Mike Rawlins used to be dogmatic about his morning routine: each day, he would awaken at 6 a.m., prostrate himself on the floor for his morning sit-ups, and then take a cleansing baptism in the shower. And each day, before heading off to work he would have a cup of coffee and a big bowl of Cinnamon Host Crunch.

“My wife counseled me for years to try Honey Nut Halos,” Rawlins tells us. “She always said it would take three bowls of my cereal to give me the nutritional fulfillment you could get in one bowl of hers.” He admits, “So, a few months ago, I finally converted to Honey Nut Halos. And now, I’ve got to admit: I’m a believer!”

Rawlins’s son Ricky often joins his father for breakfast, eating a bowl of Christ Krispies. “Daddy, they’re talking to me!” he exclaims excitedly, putting his ear to the cereal flakes swimming in milk before him. “I know, son, I know,” chuckles his benevolent father.

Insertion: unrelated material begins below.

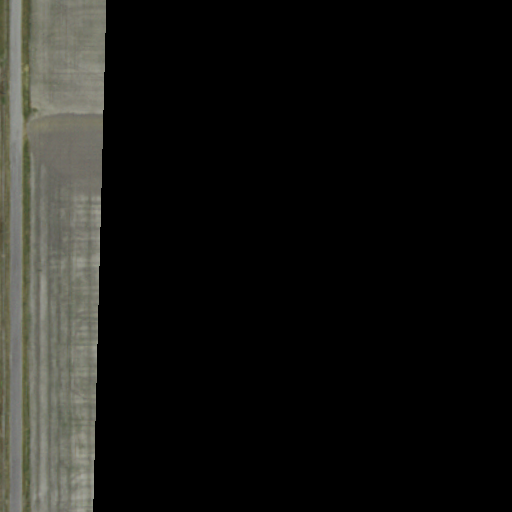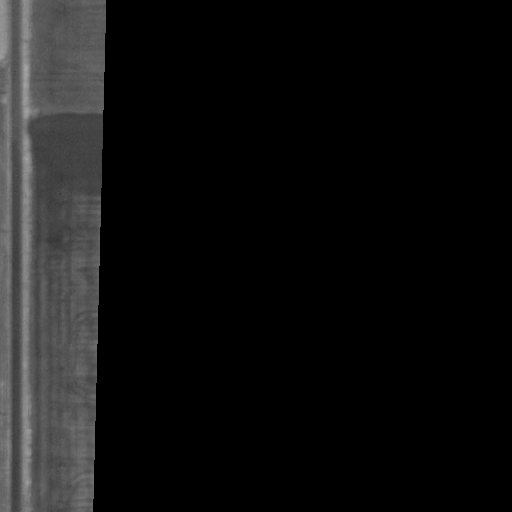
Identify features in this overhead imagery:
road: (11, 256)
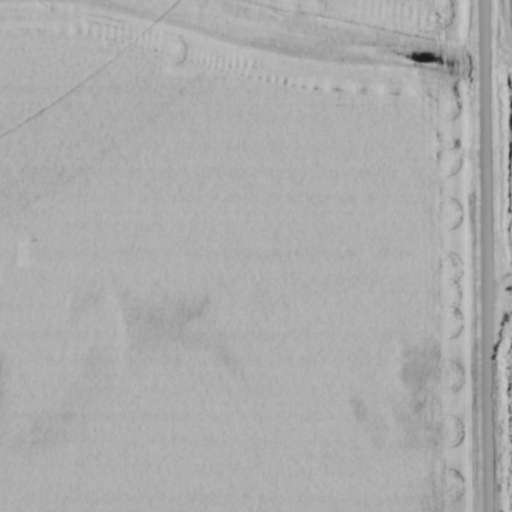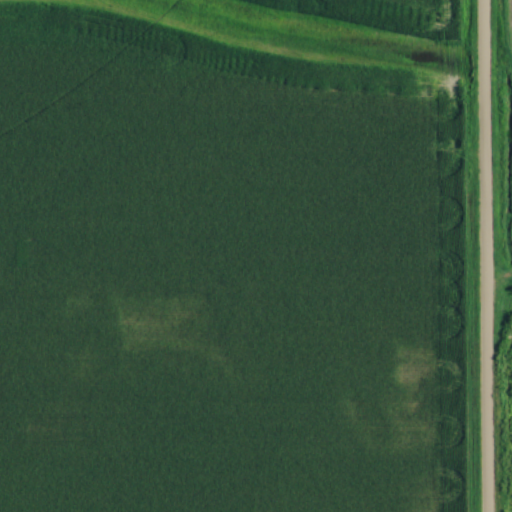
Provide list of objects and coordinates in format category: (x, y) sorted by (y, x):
road: (485, 255)
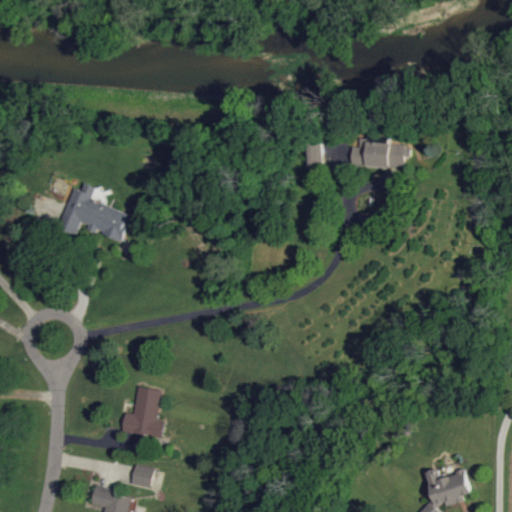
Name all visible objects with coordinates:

“My wife and I let Ricky have an extra helping of Christ Krispies every morning,” Rawlins confesses. “Better that than buying him one of those flashy new cereals like Heretrix, which may seem sweet and exciting, but offers little real satisfaction.”

Every so often, the Rawlinses attempt to convince their friends of the error of their ways, urging them to adopt good, wholesome breakfast practices. Not everyone is buying it, however: Hassan Sharif, the Rawlinses’ neighbor across the street, would rather keep to his morning ritual of eggs Sunni side up (his wife prefers hers more hard-boiled). “It is not that I dislike Michael,” Sharif explains patiently. “But I do wish that he would let my family enjoy our breakfast in the way we always have.”

There is one other thing that bothers him about Rawlins, admits Sharif. “I don’t like him coming over into my yard all the time,” he says suspiciously. “I’m pretty sure he’s trying to siphon the gas from my car.”